MCM — MIT Conservative Minyan is an active community of students who practice Conservative Judaism. Our primary role in MIT Hillel is to provide communal worship (with an egalitarian 10-membered minyan) to students for whom traditional liturgy and egalitarian setting is most consistent with their religious practice. By no means do our members come only from Conservative backgrounds; students involved in MCM represent a diverse spectrum of beliefs and levels of observance. We seek to serve the entire MIT Jewish community as a source of Jewish identity and as a forum for open discussion.
We hold Kabbalat Shabbat and Ma'ariv services every Friday night at 6:00pm in W11. On Shabbat mornings, some members of the MIT Conservative Minyan walk either to the Tremont Street Shul, a local Cambridge synagogue, or to the Harvard Student Conservative Minyan, located at Harvard Hillel. We also sponsor full Conservative High Holy Day Services.
If you wish to lead services or give a d'var Torah (lit. Words of Torah, i.e., a short Torah lesson), contact one of our student coordinators at firstname.lastname@example.org.

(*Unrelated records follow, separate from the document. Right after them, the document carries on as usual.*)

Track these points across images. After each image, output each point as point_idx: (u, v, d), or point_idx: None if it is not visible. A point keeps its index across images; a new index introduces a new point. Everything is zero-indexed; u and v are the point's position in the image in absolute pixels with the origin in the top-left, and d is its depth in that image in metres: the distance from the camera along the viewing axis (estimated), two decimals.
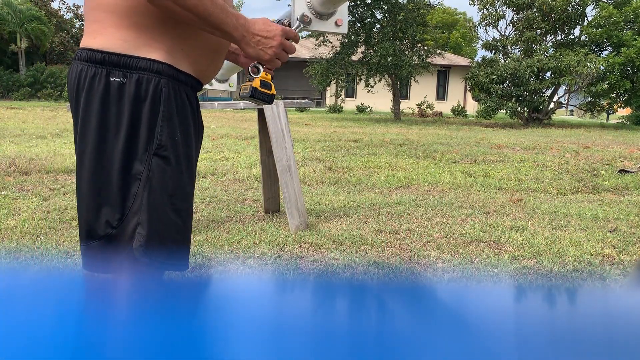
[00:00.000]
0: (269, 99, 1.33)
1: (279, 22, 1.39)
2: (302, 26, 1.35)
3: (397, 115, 18.20)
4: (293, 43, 1.21)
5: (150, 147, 1.05)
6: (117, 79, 1.03)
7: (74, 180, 4.86)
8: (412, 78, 17.49)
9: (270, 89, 1.33)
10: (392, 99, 18.77)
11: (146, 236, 1.06)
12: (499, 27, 20.43)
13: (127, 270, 1.11)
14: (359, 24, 16.73)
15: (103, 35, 1.04)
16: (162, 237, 1.07)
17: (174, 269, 1.13)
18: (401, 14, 16.21)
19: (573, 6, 16.80)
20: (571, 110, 34.44)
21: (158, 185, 1.06)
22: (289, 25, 1.36)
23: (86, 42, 1.07)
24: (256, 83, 1.32)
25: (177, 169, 1.09)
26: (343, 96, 23.89)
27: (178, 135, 1.09)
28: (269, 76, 1.33)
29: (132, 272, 1.10)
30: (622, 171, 5.51)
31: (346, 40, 16.65)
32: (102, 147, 1.06)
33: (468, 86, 18.49)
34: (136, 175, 1.06)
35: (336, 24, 1.45)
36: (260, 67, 1.29)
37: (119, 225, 1.07)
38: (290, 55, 1.23)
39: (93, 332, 0.40)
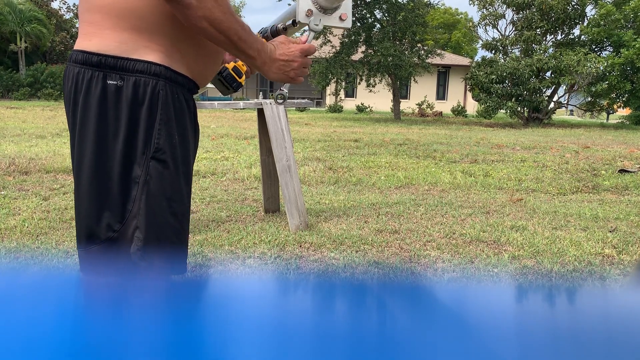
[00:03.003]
0: (235, 86, 1.33)
1: (273, 27, 1.38)
2: (314, 34, 1.35)
3: (397, 115, 18.20)
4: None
5: (148, 151, 1.05)
6: (114, 82, 1.02)
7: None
8: (412, 78, 17.48)
9: (240, 77, 1.33)
10: (392, 98, 18.76)
11: (144, 240, 1.05)
12: (498, 27, 20.43)
13: (126, 273, 1.11)
14: (359, 24, 16.72)
15: (99, 37, 1.03)
16: (160, 240, 1.07)
17: (172, 272, 1.12)
18: (401, 13, 16.19)
19: (573, 6, 16.80)
20: (571, 110, 34.44)
21: (156, 189, 1.05)
22: (284, 29, 1.35)
23: (81, 44, 1.06)
24: (230, 65, 1.32)
25: (175, 172, 1.08)
26: (342, 96, 23.87)
27: (176, 138, 1.08)
28: (245, 68, 1.34)
29: (131, 275, 1.10)
30: (622, 171, 5.51)
31: (346, 40, 16.63)
32: (102, 151, 1.05)
33: (468, 86, 18.48)
34: (135, 179, 1.05)
35: (340, 18, 1.44)
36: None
37: (120, 229, 1.06)
38: None
39: (93, 333, 0.40)
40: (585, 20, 17.52)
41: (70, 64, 1.07)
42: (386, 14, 16.71)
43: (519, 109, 17.17)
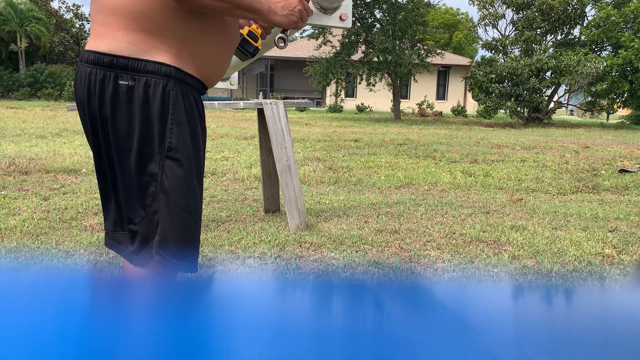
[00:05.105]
0: (253, 51, 1.32)
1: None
2: None
3: (397, 114, 18.19)
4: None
5: (162, 150, 1.07)
6: (126, 82, 1.04)
7: (74, 180, 4.81)
8: (412, 77, 17.47)
9: (256, 41, 1.32)
10: (392, 98, 18.75)
11: (160, 235, 1.09)
12: (498, 27, 20.42)
13: (139, 269, 1.15)
14: (359, 24, 16.72)
15: (111, 39, 1.05)
16: (175, 237, 1.10)
17: (184, 270, 1.14)
18: (401, 13, 16.19)
19: (573, 6, 16.79)
20: (571, 110, 34.45)
21: (171, 187, 1.08)
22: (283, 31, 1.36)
23: (93, 44, 1.07)
24: (245, 31, 1.31)
25: (189, 170, 1.11)
26: (343, 96, 23.86)
27: (188, 138, 1.10)
28: (260, 30, 1.32)
29: (142, 272, 1.14)
30: (622, 171, 5.51)
31: (346, 40, 16.62)
32: (118, 149, 1.08)
33: (467, 86, 18.47)
34: (152, 176, 1.08)
35: (340, 18, 1.45)
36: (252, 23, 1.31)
37: (140, 222, 1.10)
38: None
39: (94, 332, 0.40)
40: (585, 20, 17.51)
41: (82, 64, 1.10)
42: (386, 14, 16.70)
43: (518, 109, 17.17)
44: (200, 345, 0.38)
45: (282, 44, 1.32)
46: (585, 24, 17.42)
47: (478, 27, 19.36)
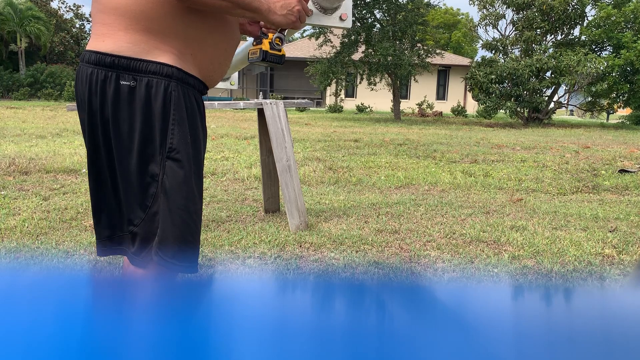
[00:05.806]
0: (280, 60, 1.34)
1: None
2: None
3: (397, 115, 18.18)
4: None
5: (164, 150, 1.07)
6: (127, 83, 1.04)
7: (74, 180, 4.80)
8: (412, 77, 17.47)
9: (280, 50, 1.33)
10: (392, 98, 18.75)
11: (160, 236, 1.08)
12: (498, 27, 20.42)
13: (139, 269, 1.14)
14: (359, 24, 16.71)
15: (112, 39, 1.05)
16: (175, 238, 1.09)
17: (184, 270, 1.14)
18: (401, 13, 16.18)
19: (573, 6, 16.79)
20: (571, 110, 34.45)
21: (171, 187, 1.08)
22: (281, 31, 1.37)
23: (94, 44, 1.07)
24: (265, 46, 1.32)
25: (189, 171, 1.10)
26: (343, 96, 23.84)
27: (189, 138, 1.10)
28: (278, 39, 1.34)
29: (142, 272, 1.13)
30: (622, 171, 5.51)
31: (346, 40, 16.62)
32: (119, 150, 1.07)
33: (468, 86, 18.46)
34: (152, 177, 1.08)
35: (340, 18, 1.45)
36: (268, 32, 1.32)
37: (140, 224, 1.10)
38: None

The MIT Conservative Minyan believes that everyone has the capability of leading services. Towards that end, if you'd like to learn how to lead Kabbalat Shabbat, Shabbat Maariv, and other prayers, please contact the gabbaim.
We have 1-2 shabbatons a semester. These weeks, MCM holds Kabbalat Shabbat and Ma'ariv services on Friday night and Shacharit and Musaf services on Saturday morning. A discussion is also held on Friday night and Saturday, led by either students or a guest Rabbi.
MCM is led by a committee of student gabbai'im who meet several times a semester to organize social events, educational events, and services for chagim (festivals) and High Holy Days. The gabbai'im also lead services (although all attendees are welcome to lead any part of any service) and make community-relevant announcements. To connect with one of the gabbai’im, email email@example.com.
The MIT Conservative Minyan was founded during the summer of 1994 (originally called the Egalitarian Chavurah), using a siddur of their own creation for Friday night services. More recent innovations include a weekly d'var Torah and a transition from the Likrat Shabbat siddur to Siddur Sim Shalom.